» Task brief:
Write out, word for word, the records from the line with "catalogue / barcode: US 940511" through the end of the records, both ends included.

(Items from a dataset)
+ + + + + + +

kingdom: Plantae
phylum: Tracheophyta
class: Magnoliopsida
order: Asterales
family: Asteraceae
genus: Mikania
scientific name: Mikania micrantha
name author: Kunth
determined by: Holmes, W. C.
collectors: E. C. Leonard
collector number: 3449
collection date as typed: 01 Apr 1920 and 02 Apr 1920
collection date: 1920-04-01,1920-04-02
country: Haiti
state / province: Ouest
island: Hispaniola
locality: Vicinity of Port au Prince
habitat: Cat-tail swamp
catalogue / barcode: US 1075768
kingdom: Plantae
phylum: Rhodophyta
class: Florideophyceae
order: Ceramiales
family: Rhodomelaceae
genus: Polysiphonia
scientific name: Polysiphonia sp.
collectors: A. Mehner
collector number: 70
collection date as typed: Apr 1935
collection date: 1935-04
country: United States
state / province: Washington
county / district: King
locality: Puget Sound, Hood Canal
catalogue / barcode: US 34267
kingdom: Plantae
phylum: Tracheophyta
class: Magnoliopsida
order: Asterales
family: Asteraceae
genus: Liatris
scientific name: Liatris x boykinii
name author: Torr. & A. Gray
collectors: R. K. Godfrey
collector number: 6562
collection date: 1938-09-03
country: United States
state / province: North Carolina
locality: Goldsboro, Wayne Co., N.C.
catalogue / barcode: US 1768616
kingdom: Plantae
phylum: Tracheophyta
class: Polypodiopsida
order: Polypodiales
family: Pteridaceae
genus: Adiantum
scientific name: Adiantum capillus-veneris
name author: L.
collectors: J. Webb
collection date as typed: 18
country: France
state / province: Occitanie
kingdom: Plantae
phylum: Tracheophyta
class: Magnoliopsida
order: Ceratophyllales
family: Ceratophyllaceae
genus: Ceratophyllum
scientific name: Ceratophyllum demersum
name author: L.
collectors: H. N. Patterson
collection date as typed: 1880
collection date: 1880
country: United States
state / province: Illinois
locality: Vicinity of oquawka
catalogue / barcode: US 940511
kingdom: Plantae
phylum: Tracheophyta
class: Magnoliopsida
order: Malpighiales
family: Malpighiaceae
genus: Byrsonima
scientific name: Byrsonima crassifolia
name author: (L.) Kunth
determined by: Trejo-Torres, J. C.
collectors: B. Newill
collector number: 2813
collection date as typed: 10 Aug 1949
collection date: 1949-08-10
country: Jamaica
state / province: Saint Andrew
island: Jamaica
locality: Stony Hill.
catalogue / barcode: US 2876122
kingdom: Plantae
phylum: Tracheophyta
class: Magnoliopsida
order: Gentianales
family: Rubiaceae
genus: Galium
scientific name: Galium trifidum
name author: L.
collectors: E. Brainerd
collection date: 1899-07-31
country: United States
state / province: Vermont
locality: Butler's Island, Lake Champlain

+ + + + + + +

» Complete response:
catalogue / barcode: US 940511
kingdom: Plantae
phylum: Tracheophyta
class: Magnoliopsida
order: Malpighiales
family: Malpighiaceae
genus: Byrsonima
scientific name: Byrsonima crassifolia
name author: (L.) Kunth
determined by: Trejo-Torres, J. C.
collectors: B. Newill
collector number: 2813
collection date as typed: 10 Aug 1949
collection date: 1949-08-10
country: Jamaica
state / province: Saint Andrew
island: Jamaica
locality: Stony Hill.
catalogue / barcode: US 2876122
kingdom: Plantae
phylum: Tracheophyta
class: Magnoliopsida
order: Gentianales
family: Rubiaceae
genus: Galium
scientific name: Galium trifidum
name author: L.
collectors: E. Brainerd
collection date: 1899-07-31
country: United States
state / province: Vermont
locality: Butler's Island, Lake Champlain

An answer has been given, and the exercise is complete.